Top of RAW DATA

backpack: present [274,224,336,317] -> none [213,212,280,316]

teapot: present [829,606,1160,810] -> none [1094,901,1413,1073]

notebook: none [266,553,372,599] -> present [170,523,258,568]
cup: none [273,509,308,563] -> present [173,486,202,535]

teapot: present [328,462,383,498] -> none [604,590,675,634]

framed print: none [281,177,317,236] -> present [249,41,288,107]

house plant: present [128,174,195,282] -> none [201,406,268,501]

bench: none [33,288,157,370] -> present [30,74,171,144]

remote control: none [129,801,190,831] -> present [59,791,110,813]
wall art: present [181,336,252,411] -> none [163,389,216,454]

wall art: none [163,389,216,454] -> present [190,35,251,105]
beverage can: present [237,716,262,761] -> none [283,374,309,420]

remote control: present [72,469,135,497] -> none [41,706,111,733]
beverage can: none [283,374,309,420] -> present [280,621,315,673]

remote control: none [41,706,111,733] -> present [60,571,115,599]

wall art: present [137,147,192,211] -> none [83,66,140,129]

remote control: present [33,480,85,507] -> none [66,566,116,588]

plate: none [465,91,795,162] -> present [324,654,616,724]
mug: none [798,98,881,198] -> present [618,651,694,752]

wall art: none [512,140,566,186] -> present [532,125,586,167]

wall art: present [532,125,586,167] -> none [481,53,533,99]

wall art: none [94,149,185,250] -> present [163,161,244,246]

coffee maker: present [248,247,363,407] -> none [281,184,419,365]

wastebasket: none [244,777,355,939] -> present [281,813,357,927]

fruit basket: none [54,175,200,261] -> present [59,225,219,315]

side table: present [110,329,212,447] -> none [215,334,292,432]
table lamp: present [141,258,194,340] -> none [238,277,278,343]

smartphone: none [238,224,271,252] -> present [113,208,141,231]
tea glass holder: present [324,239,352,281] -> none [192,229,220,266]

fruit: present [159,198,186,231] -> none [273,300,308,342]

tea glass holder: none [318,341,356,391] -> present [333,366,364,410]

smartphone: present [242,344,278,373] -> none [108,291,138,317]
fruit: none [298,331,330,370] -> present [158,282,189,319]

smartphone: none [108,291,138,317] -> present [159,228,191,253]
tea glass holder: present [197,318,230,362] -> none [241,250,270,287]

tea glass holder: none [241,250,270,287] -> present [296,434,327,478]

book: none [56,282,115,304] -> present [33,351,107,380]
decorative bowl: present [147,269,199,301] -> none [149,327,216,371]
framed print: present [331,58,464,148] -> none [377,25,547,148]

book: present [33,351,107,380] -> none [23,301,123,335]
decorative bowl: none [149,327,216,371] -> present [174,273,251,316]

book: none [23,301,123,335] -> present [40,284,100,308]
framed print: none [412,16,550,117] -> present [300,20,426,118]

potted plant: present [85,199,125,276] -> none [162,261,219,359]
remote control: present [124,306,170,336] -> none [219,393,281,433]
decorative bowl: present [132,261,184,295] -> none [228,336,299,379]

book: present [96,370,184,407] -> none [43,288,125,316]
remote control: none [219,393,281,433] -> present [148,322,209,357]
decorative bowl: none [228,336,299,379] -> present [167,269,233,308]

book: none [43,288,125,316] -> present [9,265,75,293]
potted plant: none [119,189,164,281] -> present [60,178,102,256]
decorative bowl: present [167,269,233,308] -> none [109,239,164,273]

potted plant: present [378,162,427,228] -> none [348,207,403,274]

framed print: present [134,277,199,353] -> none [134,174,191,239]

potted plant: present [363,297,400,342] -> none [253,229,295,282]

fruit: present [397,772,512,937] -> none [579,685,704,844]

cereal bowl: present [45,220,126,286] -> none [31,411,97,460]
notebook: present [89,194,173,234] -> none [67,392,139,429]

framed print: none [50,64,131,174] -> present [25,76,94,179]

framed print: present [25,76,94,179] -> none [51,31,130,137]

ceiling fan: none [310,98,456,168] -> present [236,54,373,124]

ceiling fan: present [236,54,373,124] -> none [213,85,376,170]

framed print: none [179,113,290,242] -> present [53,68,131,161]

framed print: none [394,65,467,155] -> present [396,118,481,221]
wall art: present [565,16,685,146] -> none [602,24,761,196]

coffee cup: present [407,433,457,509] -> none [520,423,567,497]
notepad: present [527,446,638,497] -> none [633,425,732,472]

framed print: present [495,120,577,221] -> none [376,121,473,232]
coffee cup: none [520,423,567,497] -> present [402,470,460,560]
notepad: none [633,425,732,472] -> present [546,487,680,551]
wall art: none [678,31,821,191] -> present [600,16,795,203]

Bottom of RAW DATA

• **INSTRUCTION**
Please copy the material exactly, line for line.

• **FINAL ANSWER**
backpack: present [274,224,336,317] -> none [213,212,280,316]

teapot: present [829,606,1160,810] -> none [1094,901,1413,1073]

notebook: none [266,553,372,599] -> present [170,523,258,568]
cup: none [273,509,308,563] -> present [173,486,202,535]

teapot: present [328,462,383,498] -> none [604,590,675,634]

framed print: none [281,177,317,236] -> present [249,41,288,107]

house plant: present [128,174,195,282] -> none [201,406,268,501]

bench: none [33,288,157,370] -> present [30,74,171,144]

remote control: none [129,801,190,831] -> present [59,791,110,813]
wall art: present [181,336,252,411] -> none [163,389,216,454]

wall art: none [163,389,216,454] -> present [190,35,251,105]
beverage can: present [237,716,262,761] -> none [283,374,309,420]

remote control: present [72,469,135,497] -> none [41,706,111,733]
beverage can: none [283,374,309,420] -> present [280,621,315,673]

remote control: none [41,706,111,733] -> present [60,571,115,599]

wall art: present [137,147,192,211] -> none [83,66,140,129]

remote control: present [33,480,85,507] -> none [66,566,116,588]

plate: none [465,91,795,162] -> present [324,654,616,724]
mug: none [798,98,881,198] -> present [618,651,694,752]

wall art: none [512,140,566,186] -> present [532,125,586,167]

wall art: present [532,125,586,167] -> none [481,53,533,99]

wall art: none [94,149,185,250] -> present [163,161,244,246]

coffee maker: present [248,247,363,407] -> none [281,184,419,365]

wastebasket: none [244,777,355,939] -> present [281,813,357,927]

fruit basket: none [54,175,200,261] -> present [59,225,219,315]

side table: present [110,329,212,447] -> none [215,334,292,432]
table lamp: present [141,258,194,340] -> none [238,277,278,343]

smartphone: none [238,224,271,252] -> present [113,208,141,231]
tea glass holder: present [324,239,352,281] -> none [192,229,220,266]

fruit: present [159,198,186,231] -> none [273,300,308,342]

tea glass holder: none [318,341,356,391] -> present [333,366,364,410]

smartphone: present [242,344,278,373] -> none [108,291,138,317]
fruit: none [298,331,330,370] -> present [158,282,189,319]

smartphone: none [108,291,138,317] -> present [159,228,191,253]
tea glass holder: present [197,318,230,362] -> none [241,250,270,287]

tea glass holder: none [241,250,270,287] -> present [296,434,327,478]

book: none [56,282,115,304] -> present [33,351,107,380]
decorative bowl: present [147,269,199,301] -> none [149,327,216,371]
framed print: present [331,58,464,148] -> none [377,25,547,148]

book: present [33,351,107,380] -> none [23,301,123,335]
decorative bowl: none [149,327,216,371] -> present [174,273,251,316]

book: none [23,301,123,335] -> present [40,284,100,308]
framed print: none [412,16,550,117] -> present [300,20,426,118]

potted plant: present [85,199,125,276] -> none [162,261,219,359]
remote control: present [124,306,170,336] -> none [219,393,281,433]
decorative bowl: present [132,261,184,295] -> none [228,336,299,379]

book: present [96,370,184,407] -> none [43,288,125,316]
remote control: none [219,393,281,433] -> present [148,322,209,357]
decorative bowl: none [228,336,299,379] -> present [167,269,233,308]

book: none [43,288,125,316] -> present [9,265,75,293]
potted plant: none [119,189,164,281] -> present [60,178,102,256]
decorative bowl: present [167,269,233,308] -> none [109,239,164,273]

potted plant: present [378,162,427,228] -> none [348,207,403,274]

framed print: present [134,277,199,353] -> none [134,174,191,239]

potted plant: present [363,297,400,342] -> none [253,229,295,282]

fruit: present [397,772,512,937] -> none [579,685,704,844]

cereal bowl: present [45,220,126,286] -> none [31,411,97,460]
notebook: present [89,194,173,234] -> none [67,392,139,429]

framed print: none [50,64,131,174] -> present [25,76,94,179]

framed print: present [25,76,94,179] -> none [51,31,130,137]

ceiling fan: none [310,98,456,168] -> present [236,54,373,124]

ceiling fan: present [236,54,373,124] -> none [213,85,376,170]

framed print: none [179,113,290,242] -> present [53,68,131,161]

framed print: none [394,65,467,155] -> present [396,118,481,221]
wall art: present [565,16,685,146] -> none [602,24,761,196]

coffee cup: present [407,433,457,509] -> none [520,423,567,497]
notepad: present [527,446,638,497] -> none [633,425,732,472]

framed print: present [495,120,577,221] -> none [376,121,473,232]
coffee cup: none [520,423,567,497] -> present [402,470,460,560]
notepad: none [633,425,732,472] -> present [546,487,680,551]
wall art: none [678,31,821,191] -> present [600,16,795,203]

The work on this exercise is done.